## TASK
Repeat, exactly and with no pictures, the lines that run from the beginning of the entries through the line containing "Kaplan Financial Group, LLC".

## STORED DATA
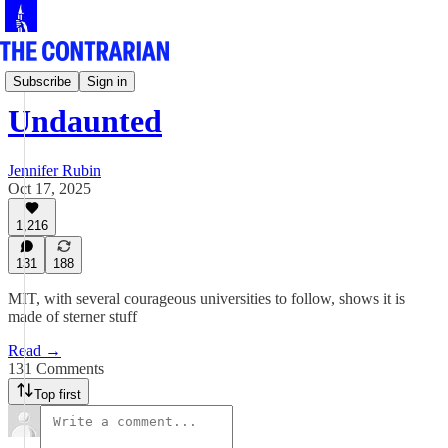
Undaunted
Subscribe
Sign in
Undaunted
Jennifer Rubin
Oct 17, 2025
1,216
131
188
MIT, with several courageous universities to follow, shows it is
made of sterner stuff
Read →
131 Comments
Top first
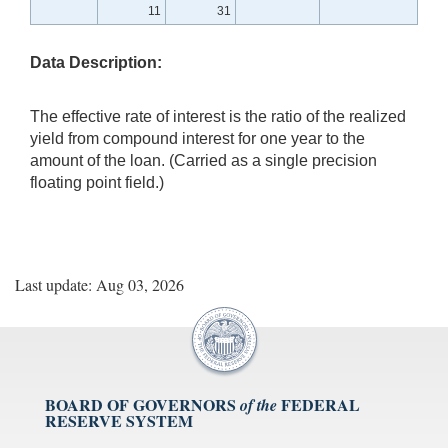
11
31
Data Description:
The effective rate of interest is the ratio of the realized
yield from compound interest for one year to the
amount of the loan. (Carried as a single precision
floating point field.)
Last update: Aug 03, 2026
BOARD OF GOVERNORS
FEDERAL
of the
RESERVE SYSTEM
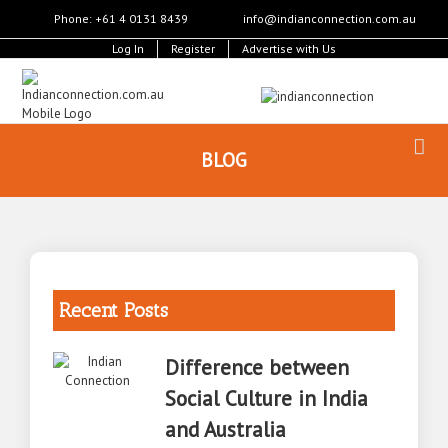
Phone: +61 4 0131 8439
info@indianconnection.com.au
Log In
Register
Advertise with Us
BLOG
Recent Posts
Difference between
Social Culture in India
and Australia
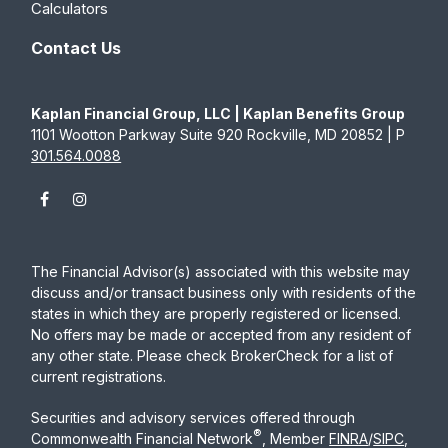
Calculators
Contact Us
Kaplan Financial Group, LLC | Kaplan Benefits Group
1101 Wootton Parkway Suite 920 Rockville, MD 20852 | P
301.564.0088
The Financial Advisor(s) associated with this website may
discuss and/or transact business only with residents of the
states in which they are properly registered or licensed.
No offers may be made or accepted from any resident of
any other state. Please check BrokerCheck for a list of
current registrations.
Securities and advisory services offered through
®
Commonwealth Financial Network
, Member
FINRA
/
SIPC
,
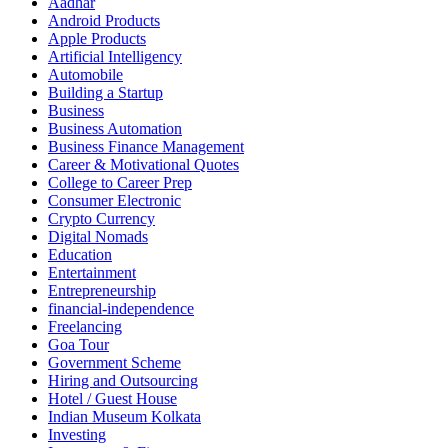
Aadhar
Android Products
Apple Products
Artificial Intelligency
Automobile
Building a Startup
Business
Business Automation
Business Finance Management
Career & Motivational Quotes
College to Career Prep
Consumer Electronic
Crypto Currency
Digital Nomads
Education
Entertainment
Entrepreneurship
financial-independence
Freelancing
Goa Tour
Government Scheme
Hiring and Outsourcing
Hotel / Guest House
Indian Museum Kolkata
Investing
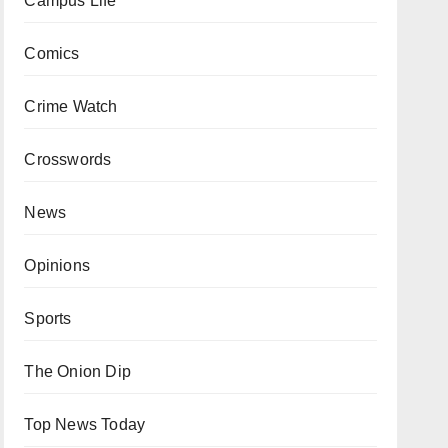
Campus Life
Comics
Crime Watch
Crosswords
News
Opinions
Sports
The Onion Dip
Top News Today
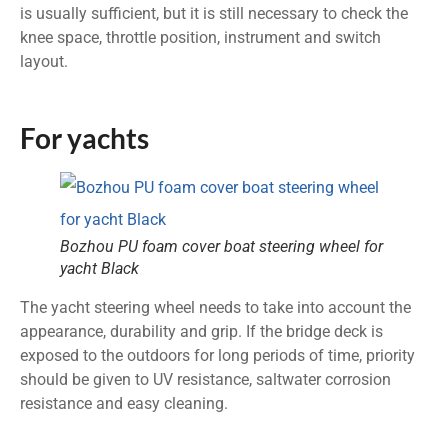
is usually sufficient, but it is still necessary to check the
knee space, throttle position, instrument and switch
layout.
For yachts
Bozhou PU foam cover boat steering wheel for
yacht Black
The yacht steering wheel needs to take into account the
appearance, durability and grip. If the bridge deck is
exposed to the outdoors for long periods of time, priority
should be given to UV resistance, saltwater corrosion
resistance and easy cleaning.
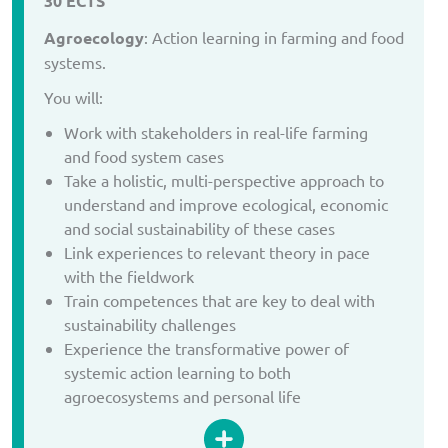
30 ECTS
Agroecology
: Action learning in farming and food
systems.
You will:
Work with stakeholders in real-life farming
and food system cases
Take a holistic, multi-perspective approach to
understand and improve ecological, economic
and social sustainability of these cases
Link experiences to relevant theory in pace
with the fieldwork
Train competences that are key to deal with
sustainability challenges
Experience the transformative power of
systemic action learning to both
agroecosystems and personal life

## EXERCISE SOLUTION
Undaunted
Subscribe
Sign in
Undaunted
Jennifer Rubin
Oct 17, 2025
1,216
131
188
MIT, with several courageous universities to follow, shows it is
made of sterner stuff
Read →
131 Comments
Top first
11
31
Data Description:
The effective rate of interest is the ratio of the realized
yield from compound interest for one year to the
amount of the loan. (Carried as a single precision
floating point field.)
Last update: Aug 03, 2026
BOARD OF GOVERNORS
FEDERAL
of the
RESERVE SYSTEM
Phone: +61 4 0131 8439
info@indianconnection.com.au
Log In
Register
Advertise with Us
BLOG
Recent Posts
Difference between
Social Culture in India
and Australia
Calculators
Contact Us
Kaplan Financial Group, LLC | Kaplan Benefits Group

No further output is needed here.